15/07/2023
Recently my husband and I had to do a playback of our first two years in marriage by comparing the frequency of the conflicts we had and their causes to what we have today and the difference is huge! More like a 10:1 ratio…Growth right? Well you may be right!
Now singles and newly married, please understand that you may experience some of the following frequent conflicts in the early stages of marriage:
1. Adjusting to Change: Marriage brings significant changes to a couple's life. Living together, sharing responsibilities, and making joint decisions can be challenging as individuals adjust to their new roles and routines. Conflicts may arise from differences in expectations, lifestyle habits, or simply adjusting to the changes in the relationship dynamics.
2. Communication Challenges: Effective communication is crucial in any relationship, but it can take time for couples to develop strong communication skills. Newly married couples may still be learning how to express their thoughts, emotions, and needs openly and effectively. Misunderstandings, misinterpretations, and lack of clear communication can lead to conflicts.
3. Unresolved Issues: Couples often enter marriage with unresolved issues from their past, such as unresolved conflicts, unresolved emotions, or unresolved trauma. These unresolved issues can resurface in the context of marriage and contribute to conflicts between you and your spouse.
4. Expectations and Differences: Each partner brings their own set of expectations, values, and beliefs into the marriage. Conflicts can arise when there are differences in these areas, such as expectations around household chores, financial management, career aspirations, or even cultural or religious practices. These differences need to be navigated and negotiated to find common ground. Yes you can negotiate your differences.
5. Stress and External Factors: External stressors such as work pressures, financial strains, family dynamics, or health issues can impact the newly married couple's relationship. These stressors can contribute to conflicts as partners may react differently to the challenges they face or struggle to support each other effectively.
6. Intimacy and Boundaries: Newly married couples are also navigating their physical and emotional intimacy. Differences in desires, preferences, or expectations in this area can lead to conflicts. Setting and respecting boundaries is essential for maintaining a healthy and balanced relationship.

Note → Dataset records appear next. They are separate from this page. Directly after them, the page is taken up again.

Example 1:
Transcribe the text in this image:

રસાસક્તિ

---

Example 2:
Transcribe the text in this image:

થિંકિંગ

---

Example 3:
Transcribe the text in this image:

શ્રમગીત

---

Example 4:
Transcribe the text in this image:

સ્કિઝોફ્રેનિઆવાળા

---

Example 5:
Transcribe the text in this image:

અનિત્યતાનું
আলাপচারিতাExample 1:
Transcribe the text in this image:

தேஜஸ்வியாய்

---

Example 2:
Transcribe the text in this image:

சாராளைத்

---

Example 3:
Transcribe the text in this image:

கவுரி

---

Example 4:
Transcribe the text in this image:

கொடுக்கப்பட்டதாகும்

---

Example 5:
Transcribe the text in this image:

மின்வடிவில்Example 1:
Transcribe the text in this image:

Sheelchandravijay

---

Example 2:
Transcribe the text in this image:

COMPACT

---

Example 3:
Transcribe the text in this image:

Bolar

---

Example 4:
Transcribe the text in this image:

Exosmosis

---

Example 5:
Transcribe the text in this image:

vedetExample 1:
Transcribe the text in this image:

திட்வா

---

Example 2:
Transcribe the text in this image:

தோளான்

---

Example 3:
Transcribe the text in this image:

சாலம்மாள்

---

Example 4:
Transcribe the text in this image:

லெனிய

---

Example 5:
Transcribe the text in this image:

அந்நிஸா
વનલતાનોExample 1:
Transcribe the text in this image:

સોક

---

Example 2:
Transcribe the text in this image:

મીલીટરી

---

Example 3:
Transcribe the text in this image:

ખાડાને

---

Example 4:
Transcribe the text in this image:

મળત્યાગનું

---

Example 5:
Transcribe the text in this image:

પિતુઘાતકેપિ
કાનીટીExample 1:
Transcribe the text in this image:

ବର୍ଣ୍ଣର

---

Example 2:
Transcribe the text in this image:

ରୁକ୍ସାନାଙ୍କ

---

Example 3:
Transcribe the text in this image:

Please, It's important to remember that conflicts are a normal part of any relationship and can even contribute to growth and understanding. What matters is how couples address and resolve these conflicts, with open communication, empathy, and a willingness to find common ground. Developing strong conflict resolution skills and seeking professional help when needed can support couples in navigating these challenges and building a strong foundation for their marriage.
It is my desire to see you getting it right in relationship and marriage.